The war in Ukraine is increasingly being fought not just on the ground, but in data centres and algorithm labs. Ukrainian President Volodymyr Zelenskyy met with Alex Karp, the chief executive of American tech firm Palantir Technologies, in a visit that underlines just how central artificial intelligence has become to Kyiv's military strategy. The meeting signals a deepening partnership between Ukraine and one of the most powerful data analytics companies in the world, as the country looks for every possible advantage against Russia.

1 hour Ago By Iwo Mazur


AI on the Front Lines
Ukraine and Palantir have been working together on a joint initiative called "Brave1 Dataroom," a project designed to turn years of real battlefield data into working AI systems. Since Russia launched its full-scale invasion in 2022, Ukraine has accumulated a vast and unique pool of combat information. The goal now is to put that data to work — particularly in detecting and shooting down Russian drones, which have become one of the most persistent threats to Ukrainian cities and infrastructure.
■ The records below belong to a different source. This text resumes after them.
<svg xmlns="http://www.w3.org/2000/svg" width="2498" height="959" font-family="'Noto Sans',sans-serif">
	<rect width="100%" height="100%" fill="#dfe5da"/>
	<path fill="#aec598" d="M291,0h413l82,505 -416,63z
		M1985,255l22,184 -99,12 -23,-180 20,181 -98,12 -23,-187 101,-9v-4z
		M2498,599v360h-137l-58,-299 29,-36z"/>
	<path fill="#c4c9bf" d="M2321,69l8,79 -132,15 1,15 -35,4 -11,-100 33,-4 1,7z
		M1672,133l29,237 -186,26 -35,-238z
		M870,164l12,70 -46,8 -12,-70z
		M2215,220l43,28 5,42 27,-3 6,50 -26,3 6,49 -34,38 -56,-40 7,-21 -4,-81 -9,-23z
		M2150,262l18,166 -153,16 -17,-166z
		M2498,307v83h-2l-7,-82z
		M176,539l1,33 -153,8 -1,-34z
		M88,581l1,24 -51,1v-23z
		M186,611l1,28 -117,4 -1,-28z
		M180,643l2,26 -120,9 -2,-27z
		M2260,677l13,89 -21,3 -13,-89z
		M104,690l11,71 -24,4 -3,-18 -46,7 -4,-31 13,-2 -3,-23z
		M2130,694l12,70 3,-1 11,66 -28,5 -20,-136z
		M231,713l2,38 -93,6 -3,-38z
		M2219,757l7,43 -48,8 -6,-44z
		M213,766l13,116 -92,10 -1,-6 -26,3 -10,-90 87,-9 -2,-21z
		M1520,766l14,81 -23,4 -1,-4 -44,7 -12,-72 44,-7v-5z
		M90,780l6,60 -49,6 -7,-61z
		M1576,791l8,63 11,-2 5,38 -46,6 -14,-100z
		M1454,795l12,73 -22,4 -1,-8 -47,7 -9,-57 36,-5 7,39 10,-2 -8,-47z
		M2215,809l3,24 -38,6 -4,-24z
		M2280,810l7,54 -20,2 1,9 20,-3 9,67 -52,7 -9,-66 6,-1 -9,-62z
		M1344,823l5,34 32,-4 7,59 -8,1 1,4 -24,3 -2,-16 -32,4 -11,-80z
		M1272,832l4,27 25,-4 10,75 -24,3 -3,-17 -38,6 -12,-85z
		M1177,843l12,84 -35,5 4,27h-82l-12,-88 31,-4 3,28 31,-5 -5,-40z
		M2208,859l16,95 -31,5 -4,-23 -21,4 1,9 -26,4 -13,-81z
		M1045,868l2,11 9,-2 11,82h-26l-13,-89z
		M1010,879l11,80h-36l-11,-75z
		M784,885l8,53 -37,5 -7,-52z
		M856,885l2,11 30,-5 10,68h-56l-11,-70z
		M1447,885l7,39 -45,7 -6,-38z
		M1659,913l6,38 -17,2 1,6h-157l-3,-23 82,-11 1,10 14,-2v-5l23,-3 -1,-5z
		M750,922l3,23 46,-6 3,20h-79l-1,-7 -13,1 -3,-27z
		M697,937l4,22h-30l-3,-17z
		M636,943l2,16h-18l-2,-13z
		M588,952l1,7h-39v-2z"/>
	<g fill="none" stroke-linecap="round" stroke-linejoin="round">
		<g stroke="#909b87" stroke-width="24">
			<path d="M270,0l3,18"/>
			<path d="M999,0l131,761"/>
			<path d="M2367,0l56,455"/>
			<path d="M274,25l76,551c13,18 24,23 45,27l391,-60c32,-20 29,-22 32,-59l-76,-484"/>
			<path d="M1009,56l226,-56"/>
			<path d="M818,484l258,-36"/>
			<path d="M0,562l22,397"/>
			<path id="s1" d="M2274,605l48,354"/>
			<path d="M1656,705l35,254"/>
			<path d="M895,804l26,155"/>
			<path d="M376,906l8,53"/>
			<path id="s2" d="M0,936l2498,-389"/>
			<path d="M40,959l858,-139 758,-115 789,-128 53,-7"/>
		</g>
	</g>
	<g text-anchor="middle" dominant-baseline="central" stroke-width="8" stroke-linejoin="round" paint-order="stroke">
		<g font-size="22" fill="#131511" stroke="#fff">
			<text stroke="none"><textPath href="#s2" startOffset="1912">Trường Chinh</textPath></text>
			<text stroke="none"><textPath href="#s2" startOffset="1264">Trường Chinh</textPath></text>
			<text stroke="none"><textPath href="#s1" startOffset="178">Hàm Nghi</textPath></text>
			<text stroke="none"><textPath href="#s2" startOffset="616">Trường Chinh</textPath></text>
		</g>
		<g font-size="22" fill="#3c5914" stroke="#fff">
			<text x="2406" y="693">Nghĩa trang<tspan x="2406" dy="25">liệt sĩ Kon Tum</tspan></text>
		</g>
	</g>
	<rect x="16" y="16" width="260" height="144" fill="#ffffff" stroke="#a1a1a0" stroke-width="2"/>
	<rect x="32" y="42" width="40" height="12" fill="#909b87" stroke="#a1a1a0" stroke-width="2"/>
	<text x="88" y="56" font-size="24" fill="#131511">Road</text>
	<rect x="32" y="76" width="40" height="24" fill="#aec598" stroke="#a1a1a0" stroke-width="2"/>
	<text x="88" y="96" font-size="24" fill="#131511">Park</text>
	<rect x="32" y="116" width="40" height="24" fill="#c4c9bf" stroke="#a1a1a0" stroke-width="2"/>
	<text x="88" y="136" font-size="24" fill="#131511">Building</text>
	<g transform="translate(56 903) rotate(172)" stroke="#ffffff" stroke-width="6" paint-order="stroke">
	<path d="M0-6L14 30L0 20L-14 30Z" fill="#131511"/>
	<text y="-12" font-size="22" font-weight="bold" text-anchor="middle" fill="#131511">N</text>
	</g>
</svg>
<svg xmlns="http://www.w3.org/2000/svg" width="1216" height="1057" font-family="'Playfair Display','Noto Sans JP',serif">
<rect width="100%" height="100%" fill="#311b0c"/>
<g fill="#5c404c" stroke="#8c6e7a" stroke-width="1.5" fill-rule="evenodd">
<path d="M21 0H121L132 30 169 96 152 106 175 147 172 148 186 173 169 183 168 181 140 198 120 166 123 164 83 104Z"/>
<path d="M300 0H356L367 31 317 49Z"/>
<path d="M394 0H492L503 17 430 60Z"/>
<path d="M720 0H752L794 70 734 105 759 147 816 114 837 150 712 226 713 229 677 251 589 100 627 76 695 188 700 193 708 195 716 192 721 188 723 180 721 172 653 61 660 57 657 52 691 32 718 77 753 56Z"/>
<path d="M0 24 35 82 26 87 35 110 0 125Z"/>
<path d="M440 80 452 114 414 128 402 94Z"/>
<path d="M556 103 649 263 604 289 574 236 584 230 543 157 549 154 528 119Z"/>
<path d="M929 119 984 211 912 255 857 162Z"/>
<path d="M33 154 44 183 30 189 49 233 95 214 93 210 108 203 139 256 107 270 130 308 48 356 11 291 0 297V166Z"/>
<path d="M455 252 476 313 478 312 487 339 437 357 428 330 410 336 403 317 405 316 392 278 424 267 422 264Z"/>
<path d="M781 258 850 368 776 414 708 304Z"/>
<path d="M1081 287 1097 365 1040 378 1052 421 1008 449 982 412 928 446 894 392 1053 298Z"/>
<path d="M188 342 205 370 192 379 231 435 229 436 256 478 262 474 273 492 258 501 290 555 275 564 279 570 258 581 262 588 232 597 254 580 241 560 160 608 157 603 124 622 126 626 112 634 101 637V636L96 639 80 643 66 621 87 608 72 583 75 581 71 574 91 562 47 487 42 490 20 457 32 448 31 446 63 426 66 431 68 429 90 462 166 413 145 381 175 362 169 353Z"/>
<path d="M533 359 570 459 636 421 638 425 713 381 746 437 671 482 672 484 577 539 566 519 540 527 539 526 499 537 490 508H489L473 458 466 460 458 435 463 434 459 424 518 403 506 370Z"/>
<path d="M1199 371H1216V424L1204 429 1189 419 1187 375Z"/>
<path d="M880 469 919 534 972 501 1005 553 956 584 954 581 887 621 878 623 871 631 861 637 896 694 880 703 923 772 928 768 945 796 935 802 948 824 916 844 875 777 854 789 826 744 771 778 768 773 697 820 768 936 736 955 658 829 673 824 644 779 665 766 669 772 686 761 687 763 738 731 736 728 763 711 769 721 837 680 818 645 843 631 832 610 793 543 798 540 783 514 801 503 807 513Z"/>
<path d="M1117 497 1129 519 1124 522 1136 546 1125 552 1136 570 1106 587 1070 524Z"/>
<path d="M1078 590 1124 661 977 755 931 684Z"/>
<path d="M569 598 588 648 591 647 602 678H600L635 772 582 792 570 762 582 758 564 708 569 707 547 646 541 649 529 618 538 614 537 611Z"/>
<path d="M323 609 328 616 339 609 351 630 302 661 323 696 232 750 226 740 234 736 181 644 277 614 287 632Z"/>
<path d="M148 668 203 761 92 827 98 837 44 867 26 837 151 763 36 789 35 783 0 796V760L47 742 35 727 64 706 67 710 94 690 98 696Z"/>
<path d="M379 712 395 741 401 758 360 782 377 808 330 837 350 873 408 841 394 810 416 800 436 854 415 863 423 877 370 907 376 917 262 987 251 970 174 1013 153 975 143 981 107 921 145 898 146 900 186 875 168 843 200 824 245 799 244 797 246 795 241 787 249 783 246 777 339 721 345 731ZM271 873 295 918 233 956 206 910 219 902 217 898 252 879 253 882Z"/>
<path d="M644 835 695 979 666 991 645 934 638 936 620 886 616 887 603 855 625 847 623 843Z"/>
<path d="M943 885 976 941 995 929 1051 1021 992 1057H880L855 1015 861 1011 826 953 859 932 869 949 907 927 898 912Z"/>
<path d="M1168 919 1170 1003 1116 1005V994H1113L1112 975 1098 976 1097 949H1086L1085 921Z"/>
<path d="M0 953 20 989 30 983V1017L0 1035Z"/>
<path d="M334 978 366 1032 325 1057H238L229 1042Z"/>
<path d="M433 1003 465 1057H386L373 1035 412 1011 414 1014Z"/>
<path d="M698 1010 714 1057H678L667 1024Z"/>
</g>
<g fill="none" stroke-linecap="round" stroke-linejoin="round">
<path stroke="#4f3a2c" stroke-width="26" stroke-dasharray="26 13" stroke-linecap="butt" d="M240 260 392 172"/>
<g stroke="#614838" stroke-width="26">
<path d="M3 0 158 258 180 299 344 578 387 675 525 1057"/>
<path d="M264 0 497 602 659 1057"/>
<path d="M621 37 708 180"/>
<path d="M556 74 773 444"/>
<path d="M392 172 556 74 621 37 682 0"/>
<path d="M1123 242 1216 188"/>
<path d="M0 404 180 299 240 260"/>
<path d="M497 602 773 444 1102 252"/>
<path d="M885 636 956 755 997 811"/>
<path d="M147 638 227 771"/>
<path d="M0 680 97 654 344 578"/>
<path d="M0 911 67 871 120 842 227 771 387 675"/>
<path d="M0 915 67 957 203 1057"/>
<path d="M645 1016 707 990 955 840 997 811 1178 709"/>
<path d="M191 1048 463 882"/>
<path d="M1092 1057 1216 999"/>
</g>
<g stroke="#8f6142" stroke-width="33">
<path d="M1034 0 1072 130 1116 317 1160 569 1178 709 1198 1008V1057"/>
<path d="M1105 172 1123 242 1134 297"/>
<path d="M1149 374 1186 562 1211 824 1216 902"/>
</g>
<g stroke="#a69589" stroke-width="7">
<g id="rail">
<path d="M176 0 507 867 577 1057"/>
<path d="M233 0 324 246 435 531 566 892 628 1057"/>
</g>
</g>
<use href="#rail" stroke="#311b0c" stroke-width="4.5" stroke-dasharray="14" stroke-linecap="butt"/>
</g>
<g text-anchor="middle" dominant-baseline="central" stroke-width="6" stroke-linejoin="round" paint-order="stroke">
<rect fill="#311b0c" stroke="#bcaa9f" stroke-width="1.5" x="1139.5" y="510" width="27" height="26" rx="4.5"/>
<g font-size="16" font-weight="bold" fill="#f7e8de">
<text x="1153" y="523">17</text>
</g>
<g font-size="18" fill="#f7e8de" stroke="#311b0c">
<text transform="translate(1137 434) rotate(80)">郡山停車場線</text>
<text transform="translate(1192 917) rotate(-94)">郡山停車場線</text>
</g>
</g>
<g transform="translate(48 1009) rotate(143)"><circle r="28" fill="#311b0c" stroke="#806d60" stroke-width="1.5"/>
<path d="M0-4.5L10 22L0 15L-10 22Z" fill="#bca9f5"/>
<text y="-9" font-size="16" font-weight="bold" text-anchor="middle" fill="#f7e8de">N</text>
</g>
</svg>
Defence Minister Mykhailo Fedorov, who shared details of his own meeting with Karp, made clear just how far this effort has already gone. More than 100 companies are currently training over 80 AI models focused on identifying and intercepting aerial targets. That is not a pilot programme — it is a full-scale technological mobilisation. Fedorov, who took office in January with a promise to reshape the military through data and technology, said Ukraine has also built a system for detailed analysis of air strike patterns, rolled out AI tools to process large volumes of intelligence, and woven these technologies directly into the planning of long-range deep strike operations.

Beyond the Battlefield
Zelenskyy noted that the conversations with Karp went beyond purely military matters. The two also discussed how technology and AI development could serve civilian needs — a reminder that Ukraine is simultaneously trying to defend itself and keep the foundations of normal life functioning under extraordinary pressure.

"Today, technology, AI, data analysis and the mathematics of warfare have a direct impact on the outcome on the battlefield," Fedorov said — a line that would have sounded like something from a science fiction film a decade ago but now reads as straightforward military reality. For Ukraine, the message is clear: winning this war means out-thinking the enemy, and right now, that means out-coding them too.